• [Data to process]
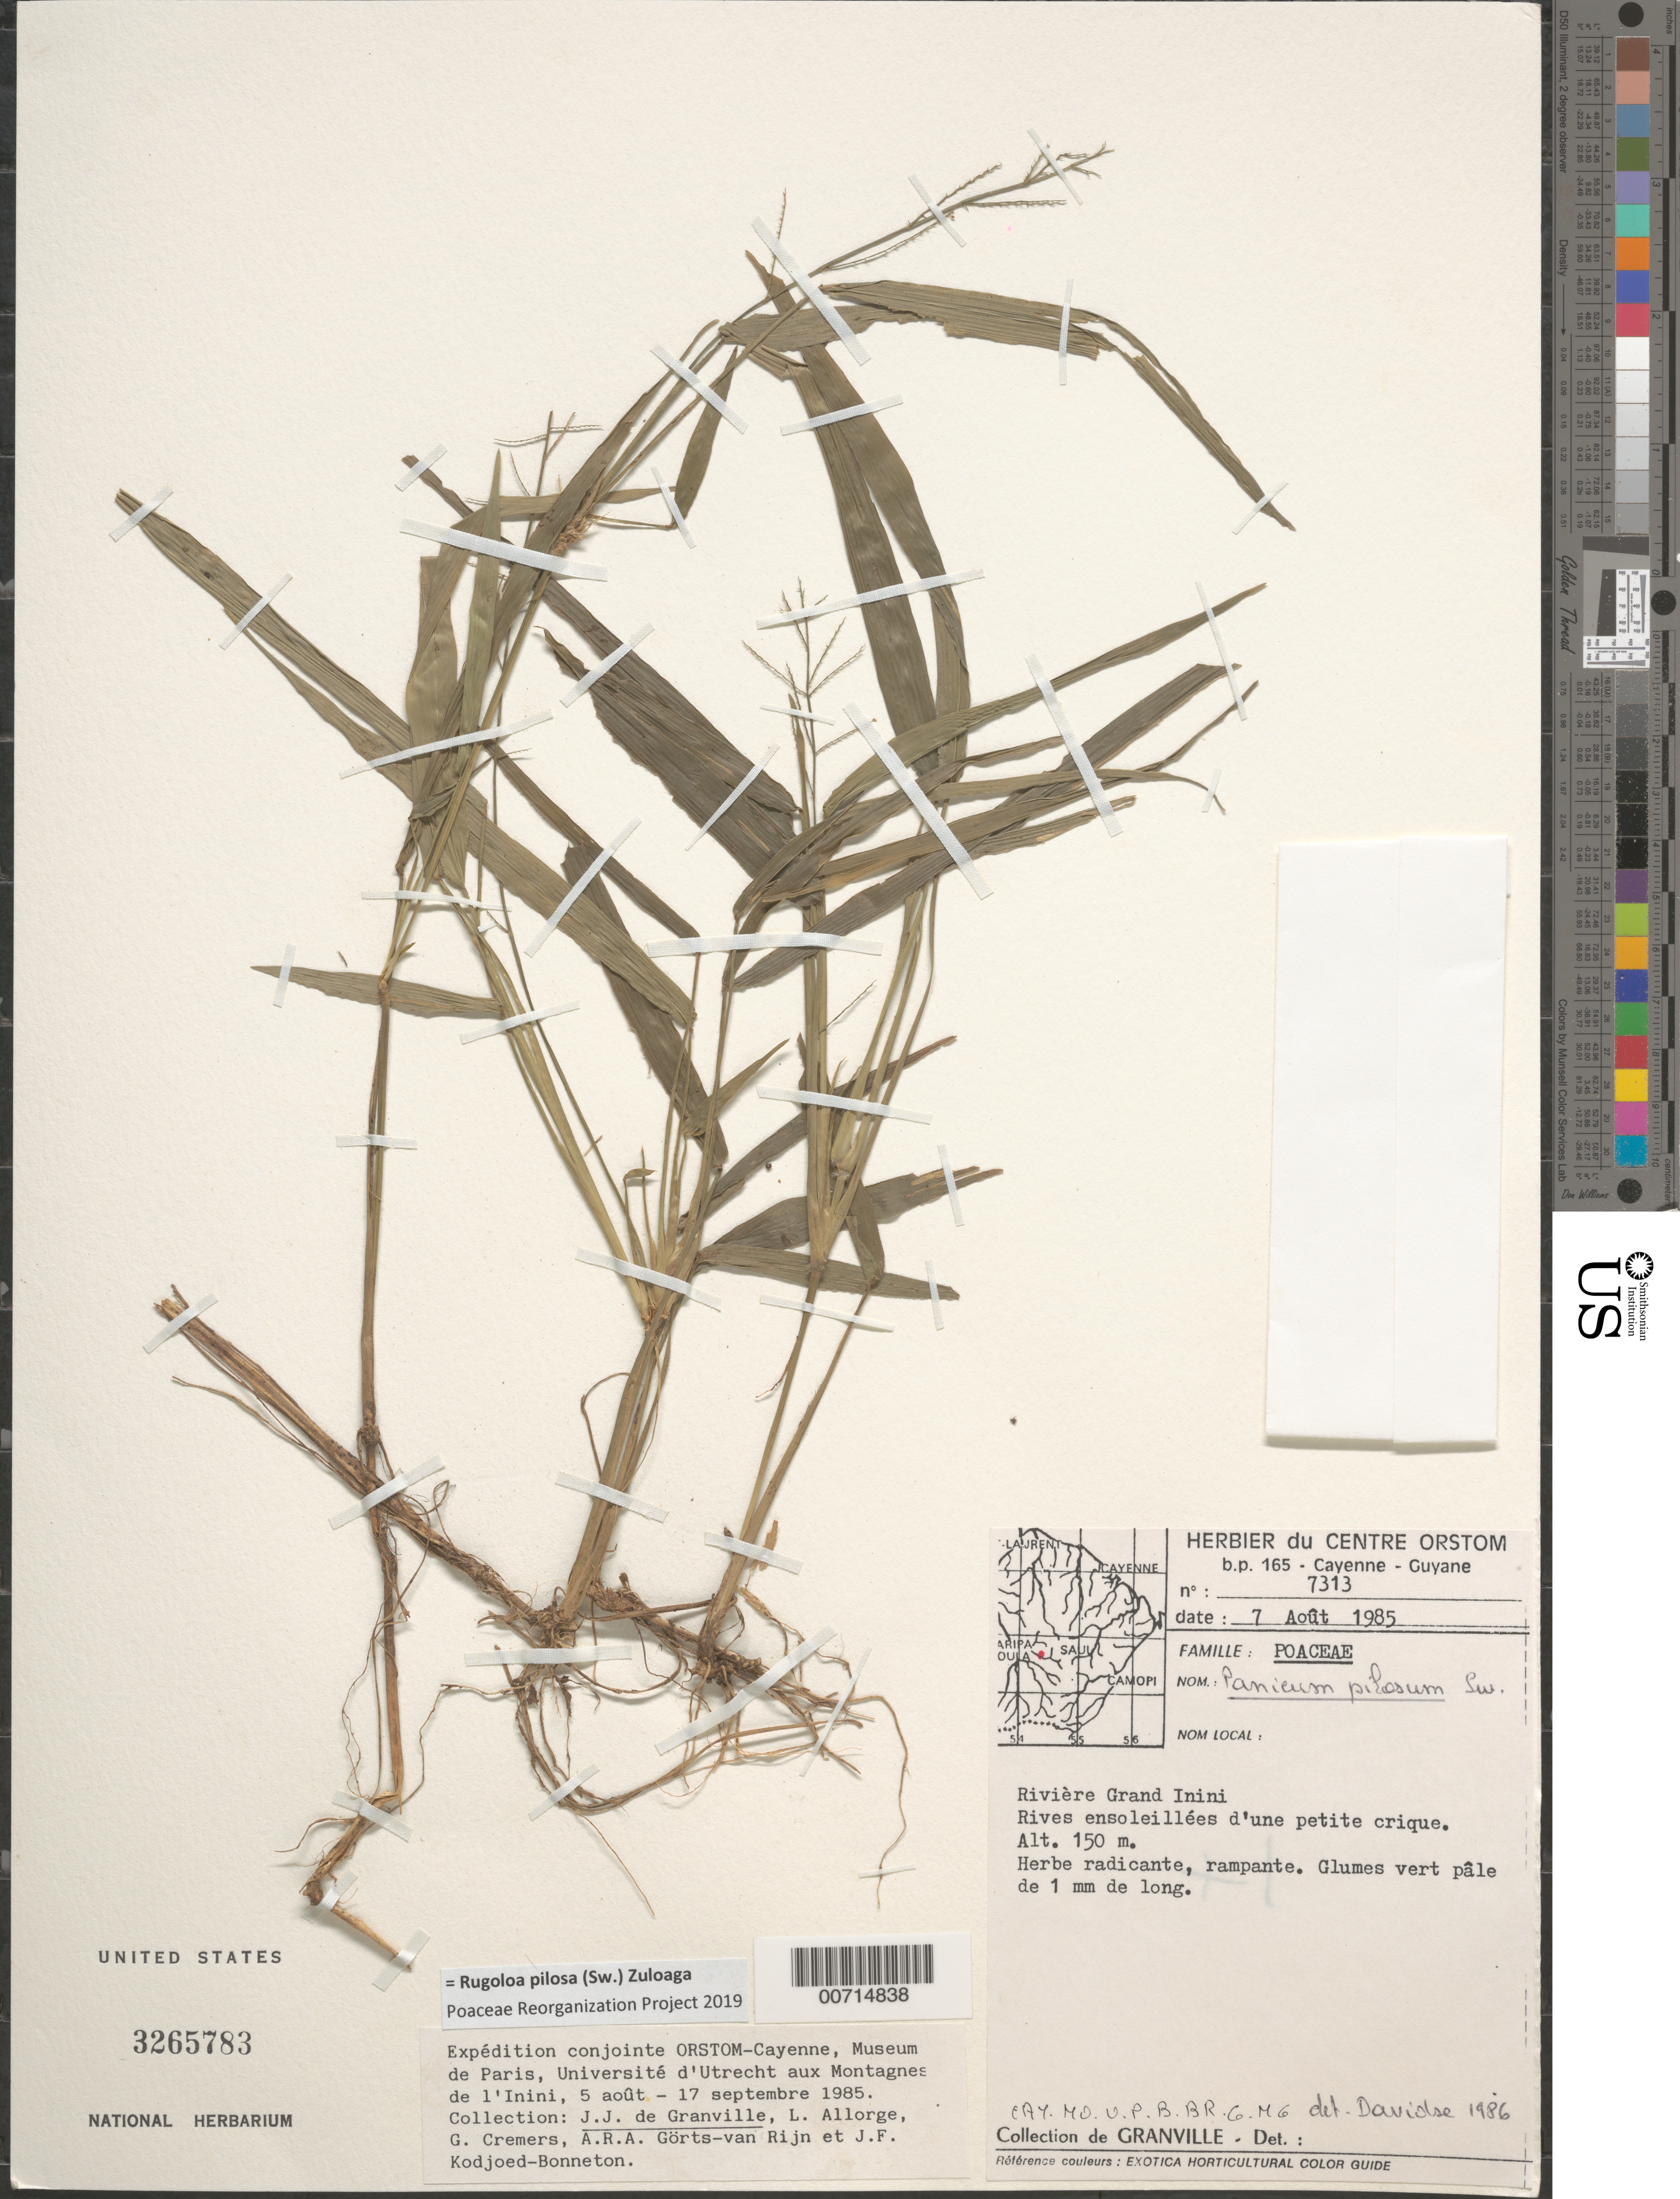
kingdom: Plantae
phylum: Tracheophyta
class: Liliopsida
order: Poales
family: Poaceae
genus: Panicum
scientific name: Panicum pilosum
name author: Sw.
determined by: Davidse, Gerrit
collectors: J.-J. de Granville, L. Allorge, G. Cremers, A. .R. A. Görts-van Rijn & J. Kodjoed-Bonneton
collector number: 7313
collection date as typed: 7-Aug-85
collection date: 1985-08-07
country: French Guiana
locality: Rivière Grand Inini, Bassin de Maroni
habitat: Rivière grand Inini, Rives ensoleillées d'une petite crique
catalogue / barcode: US 3265783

• [Given exercise]
Please edit the items above by replacing "name author" with "author of name" and keeping everything else the same. Leave the pictures out of your answer.

• [Solution]
kingdom: Plantae
phylum: Tracheophyta
class: Liliopsida
order: Poales
family: Poaceae
genus: Panicum
scientific name: Panicum pilosum
author of name: Sw.
determined by: Davidse, Gerrit
collectors: J.-J. de Granville, L. Allorge, G. Cremers, A. .R. A. Görts-van Rijn & J. Kodjoed-Bonneton
collector number: 7313
collection date as typed: 7-Aug-85
collection date: 1985-08-07
country: French Guiana
locality: Rivière Grand Inini, Bassin de Maroni
habitat: Rivière grand Inini, Rives ensoleillées d'une petite crique
catalogue / barcode: US 3265783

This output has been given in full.